Daddy never thought of himself as an inspiration to us. I am sure he never considered that he was an example to us. Yet Dad in his dying taught me how to live.
He died slowly and painfully enduring twenty-four (24) hospitalizations which included heart attacks, congestive heart failure, phenomena, and renal failure. He took over twenty-five (25) medications but rarely complained of pain. Countless times I would lie in his bed with him for hours trying to figure out how to help him. I would feel so helpless because he never complained of pain.
ss Towards his last few days as he grimaced in pain like he had done so many times before, I would scream out of frustration, “Daddy are you in pain?” He was barely able to utter a reply but he would get out the words, “No” in answer to my question. He was always not afraid because he uttered so many times to me, “Honey, tomorrow will be a better day”.

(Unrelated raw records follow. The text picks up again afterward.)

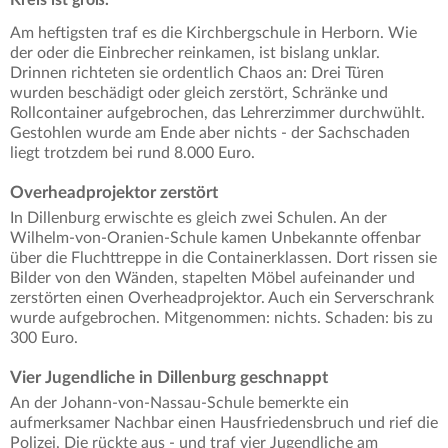
Am heftigsten traf es die Kirchbergschule in Herborn. Wie
der oder die Einbrecher reinkamen, ist bislang unklar.
Drinnen richteten sie ordentlich Chaos an: Drei Türen
wurden beschädigt oder gleich zerstört, Schränke und
Rollcontainer aufgebrochen, das Lehrerzimmer durchwühlt.
Gestohlen wurde am Ende aber nichts - der Sachschaden
liegt trotzdem bei rund 8.000 Euro.
Overheadprojektor zerstört
In Dillenburg erwischte es gleich zwei Schulen. An der
Wilhelm-von-Oranien-Schule kamen Unbekannte offenbar
über die Fluchttreppe in die Containerklassen. Dort rissen sie
Bilder von den Wänden, stapelten Möbel aufeinander und
zerstörten einen Overheadprojektor. Auch ein Serverschrank
wurde aufgebrochen. Mitgenommen: nichts. Schaden: bis zu
300 Euro.
Vier Jugendliche in Dillenburg geschnappt
An der Johann-von-Nassau-Schule bemerkte ein
aufmerksamer Nachbar einen Hausfriedensbruch und rief die
Polizei. Die rückte aus - und traf vier Jugendliche am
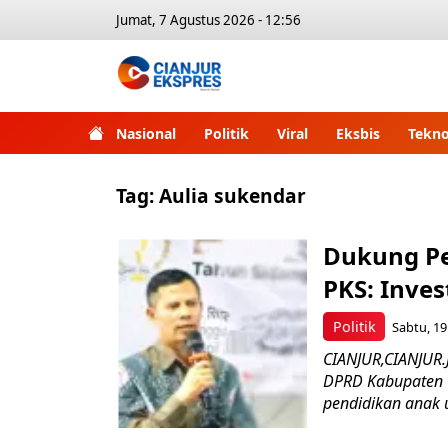
Jumat, 7 Agustus 2026 - 12:56
Nasional
Politik
Viral
Eksbis
Tekno
Tag:
Aulia sukendar
Dukung Pe
PKS: Inve
Politik
Sabtu, 19
CIANJUR,CIANJUR.
DPRD Kabupaten C
pendidikan anak u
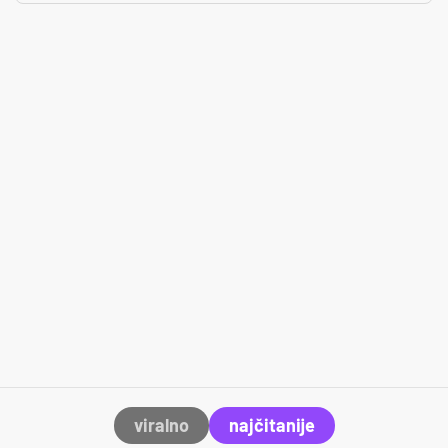
viralno
najčitanije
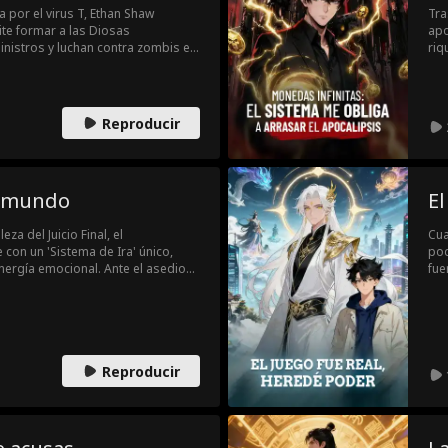
 por el virus T, Ethan Shaw
Tra
te formar a las Diosas
apo
inistros y luchan contra zombis en
riq
Reproducir
el mundo
El
eza del Juicio Final, el
Cua
con un 'Sistema de Ira' único,
pod
nergía emocional. Ante el asedio
fue
spiadadas y la misteriosa Alianza
Yat
ugio en un bastión impenetrable.
pod
uipo nanotecnológico, Gage se
nue
 a su propio pasado para descubrir
t y la conspiración de ABRI.
Reproducir
 objetivo es dominar.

Few of us know how we would cope with a lingering illness. Most of us if we were honest, would hope for a quick death instead of going through what he did.

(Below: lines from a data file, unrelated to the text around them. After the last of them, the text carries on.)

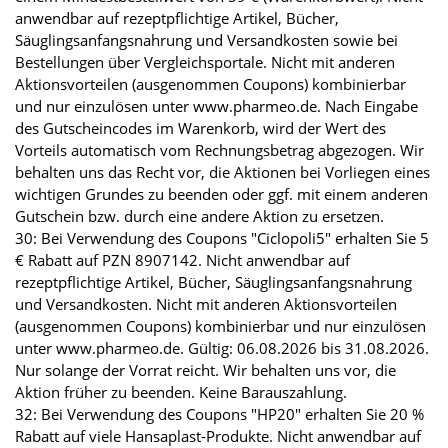
anwendbar auf rezeptpflichtige Artikel, Bücher,
Säuglingsanfangsnahrung und Versandkosten sowie bei
Bestellungen über Vergleichsportale. Nicht mit anderen
Aktionsvorteilen (ausgenommen Coupons) kombinierbar
und nur einzulösen unter www.pharmeo.de. Nach Eingabe
des Gutscheincodes im Warenkorb, wird der Wert des
Vorteils automatisch vom Rechnungsbetrag abgezogen. Wir
behalten uns das Recht vor, die Aktionen bei Vorliegen eines
wichtigen Grundes zu beenden oder ggf. mit einem anderen
Gutschein bzw. durch eine andere Aktion zu ersetzen.
30: Bei Verwendung des Coupons "Ciclopoli5" erhalten Sie 5
€ Rabatt auf PZN 8907142. Nicht anwendbar auf
rezeptpflichtige Artikel, Bücher, Säuglingsanfangsnahrung
und Versandkosten. Nicht mit anderen Aktionsvorteilen
(ausgenommen Coupons) kombinierbar und nur einzulösen
unter www.pharmeo.de. Gültig: 06.08.2026 bis 31.08.2026.
Nur solange der Vorrat reicht. Wir behalten uns vor, die
Aktion früher zu beenden. Keine Barauszahlung.
32: Bei Verwendung des Coupons "HP20" erhalten Sie 20 %
Rabatt auf viele Hansaplast-Produkte. Nicht anwendbar auf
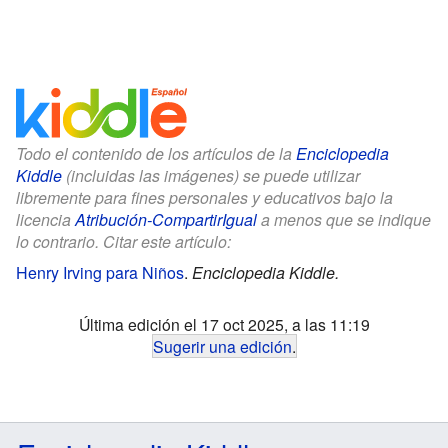
Todo el contenido de los artículos de la
Enciclopedia
Kiddle
(incluidas las imágenes) se puede utilizar
libremente para fines personales y educativos bajo la
licencia
Atribución-CompartirIgual
a menos que se indique
lo contrario. Citar este artículo:
Henry Irving para Niños
.
Enciclopedia Kiddle.
Última edición el 17 oct 2025, a las 11:19
Sugerir una edición
.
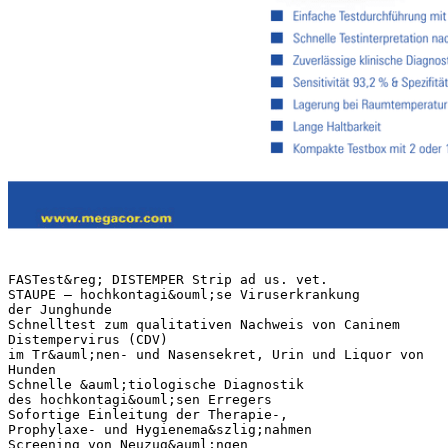
FASTest&reg; DISTEMPER Strip ad us. vet.
STAUPE – hochkontagi&ouml;se Viruserkrankung
der Junghunde
Schnelltest zum qualitativen Nachweis von Caninem
Distempervirus (CDV)
im Tr&auml;nen- und Nasensekret, Urin und Liquor von
Hunden
Schnelle &auml;tiologische Diagnostik
des hochkontagi&ouml;sen Erregers
Sofortige Einleitung der Therapie-,
Prophylaxe- und Hygienema&szlig;nahmen
Screening von Neuzug&auml;ngen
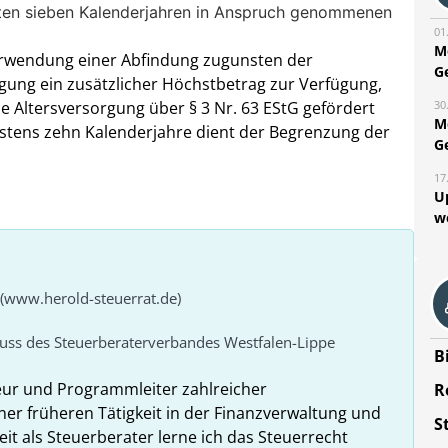
zten sieben Kalenderjahren in Anspruch genommenen
01
M
erwendung einer Abfindung zugunsten der
G
rgung ein zusätzlicher Höchstbetrag zur Verfügung,
30
e Altersversorgung über § 3 Nr. 63 EStG gefördert
M
stens zehn Kalenderjahre dient der Begrenzung der
G
17
U
w
 (www.herold-steuerrat.de)
huss des Steuerberaterverbandes Westfalen-Lippe
B
eur und Programmleiter zahlreicher
R
ner früheren Tätigkeit in der Finanzverwaltung und
S
it als Steuerberater lerne ich das Steuerrecht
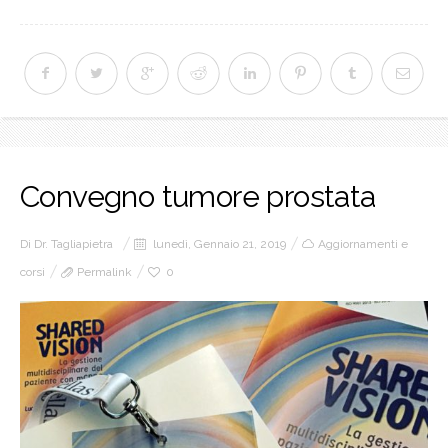
Convegno tumore prostata
Di
Dr. Tagliapietra
lunedì, Gennaio 21, 2019
Aggiornamenti e
corsi
Permalink
0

Daddy may not have seemed the kind of which martyrs were made but he suffered like a martyr and in doing so showed me exactly what kind of person he was.

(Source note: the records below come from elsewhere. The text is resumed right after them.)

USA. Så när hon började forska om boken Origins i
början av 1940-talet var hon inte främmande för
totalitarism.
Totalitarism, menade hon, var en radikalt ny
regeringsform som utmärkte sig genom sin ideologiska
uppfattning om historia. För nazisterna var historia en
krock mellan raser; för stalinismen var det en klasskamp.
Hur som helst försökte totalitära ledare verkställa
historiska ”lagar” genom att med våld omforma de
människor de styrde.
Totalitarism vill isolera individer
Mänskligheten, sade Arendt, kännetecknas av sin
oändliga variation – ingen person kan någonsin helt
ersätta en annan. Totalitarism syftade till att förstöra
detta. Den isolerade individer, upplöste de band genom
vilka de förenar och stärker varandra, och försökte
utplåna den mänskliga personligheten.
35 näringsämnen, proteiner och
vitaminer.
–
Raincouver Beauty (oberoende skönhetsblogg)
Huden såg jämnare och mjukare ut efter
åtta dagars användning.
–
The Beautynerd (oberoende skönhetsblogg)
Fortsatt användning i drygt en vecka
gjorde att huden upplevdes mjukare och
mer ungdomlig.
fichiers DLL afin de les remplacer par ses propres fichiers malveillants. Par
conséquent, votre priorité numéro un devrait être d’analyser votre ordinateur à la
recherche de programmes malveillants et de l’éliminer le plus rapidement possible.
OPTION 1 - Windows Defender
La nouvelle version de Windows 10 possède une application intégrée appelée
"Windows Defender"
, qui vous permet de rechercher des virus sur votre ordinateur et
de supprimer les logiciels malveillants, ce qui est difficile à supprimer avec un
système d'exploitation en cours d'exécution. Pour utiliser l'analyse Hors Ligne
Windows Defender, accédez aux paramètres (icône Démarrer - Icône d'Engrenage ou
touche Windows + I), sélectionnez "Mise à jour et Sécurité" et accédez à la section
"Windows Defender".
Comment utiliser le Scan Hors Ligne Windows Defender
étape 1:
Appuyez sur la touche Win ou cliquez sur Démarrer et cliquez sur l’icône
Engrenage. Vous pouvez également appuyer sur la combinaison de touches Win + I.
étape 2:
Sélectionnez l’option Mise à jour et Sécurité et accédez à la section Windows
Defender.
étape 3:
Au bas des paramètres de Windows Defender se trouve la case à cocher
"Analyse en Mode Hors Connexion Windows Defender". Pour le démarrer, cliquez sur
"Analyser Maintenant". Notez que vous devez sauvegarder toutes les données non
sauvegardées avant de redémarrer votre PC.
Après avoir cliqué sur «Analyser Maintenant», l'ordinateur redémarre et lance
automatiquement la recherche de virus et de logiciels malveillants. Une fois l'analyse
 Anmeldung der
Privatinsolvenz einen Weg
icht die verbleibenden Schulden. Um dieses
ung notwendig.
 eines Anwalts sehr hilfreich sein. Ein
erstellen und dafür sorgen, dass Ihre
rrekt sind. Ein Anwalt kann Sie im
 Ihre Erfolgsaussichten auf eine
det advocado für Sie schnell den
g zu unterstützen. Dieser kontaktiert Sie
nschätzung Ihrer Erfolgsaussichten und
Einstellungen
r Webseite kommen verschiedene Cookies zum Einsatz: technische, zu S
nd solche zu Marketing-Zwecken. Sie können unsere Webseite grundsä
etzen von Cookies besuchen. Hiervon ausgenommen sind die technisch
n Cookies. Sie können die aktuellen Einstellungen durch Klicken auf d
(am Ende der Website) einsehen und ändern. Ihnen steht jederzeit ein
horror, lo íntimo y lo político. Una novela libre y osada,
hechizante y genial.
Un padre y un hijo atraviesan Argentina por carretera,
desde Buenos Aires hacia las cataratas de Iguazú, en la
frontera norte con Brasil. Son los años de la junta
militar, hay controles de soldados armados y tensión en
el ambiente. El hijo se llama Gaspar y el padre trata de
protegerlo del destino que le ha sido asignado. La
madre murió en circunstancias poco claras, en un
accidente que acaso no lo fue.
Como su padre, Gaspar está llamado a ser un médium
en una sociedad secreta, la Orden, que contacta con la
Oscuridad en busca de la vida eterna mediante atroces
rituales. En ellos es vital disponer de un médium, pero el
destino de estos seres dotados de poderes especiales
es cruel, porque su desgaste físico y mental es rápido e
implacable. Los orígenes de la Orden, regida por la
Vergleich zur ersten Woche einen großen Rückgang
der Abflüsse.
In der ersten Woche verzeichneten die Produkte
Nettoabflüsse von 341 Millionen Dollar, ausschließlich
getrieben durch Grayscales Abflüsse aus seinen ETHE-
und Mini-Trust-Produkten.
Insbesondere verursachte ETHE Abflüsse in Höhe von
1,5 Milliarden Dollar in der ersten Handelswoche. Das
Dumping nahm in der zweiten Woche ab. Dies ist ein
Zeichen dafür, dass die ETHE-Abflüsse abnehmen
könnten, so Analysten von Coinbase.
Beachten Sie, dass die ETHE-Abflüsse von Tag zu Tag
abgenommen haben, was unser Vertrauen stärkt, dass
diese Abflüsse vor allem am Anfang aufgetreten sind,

He had immense courage and faced his long drawn out illness with dignity. It didn’t change the person he was, it just added stature. Today, though let us remember Daddy before his illness.
Let us remember him as the kind, gentle, humorous person he was. Today let us think of his witty sense of humor and his veracious interest in world affairs, politics, history and his desire to entertain a crowd. He many times would get up on stage with the entertainers and become part of the show.
Daddy had a presence. The minute he walked in a room nobody would say he was the silent type. He was full of energy and life. He brought those attributes into our lives. You never knew what he was going to do next with a twinkle in his eyes.
Today many of you who mourn him come because you remember that happy man who shared part of your life with you. He lived life to the full. He had no inhibitions about asking someone to do something even if he hadn’t seen them in twenty (20) years.
Today as we all mourn his loss and I am profoundly sad, daddy would not have wanted us to be sad. He would have wanted us to crack a joke and make a fresh start. Above all Daddy taught me courage.
Apart from being such a wonderful Daddy he was also a great friend to me in my adult life. As I became older I often sought his advice and guidance. I was able to talk to him about anything. As a child I did not understand the choices he made.
As an adult I came to understand his hopes and dreams. I enjoyed getting to know my Dad as the man he was and not simply as my Dad.
I am very proud to say that he is my Dad. The greatest gift he gave me is the gift of love and hope with the dream that anything is possible.
Everyone here knows my story is told through the lenses of a camera. I know this is untraditional for a Eulogy but I would like to pass around photos of my Daddy and ask you to hold them in your hands and close to your heart and say goodbye to my Daddy as these are the images I want you to remember of my Daddy, the man who I love so much and will be with me forever.
I told my Daddy thousands of times as I lay in bed with him over the last two years while he struggled to fight the battle of his life, “Daddy-O we are together every minute and every second don’t forget that”. I would make Daddy-O repeat those words with me as I kissed him hello and as I said good-night each night. Sometimes I would say “Daddy-O remember our words” and when I started the sentence he would finish it with me, “Yes dear, every minute, every second”.
And when he could no longer say the words back to me I would whisper in his ears, “I am so proud of you, Daddy’s little girl loves you so much”.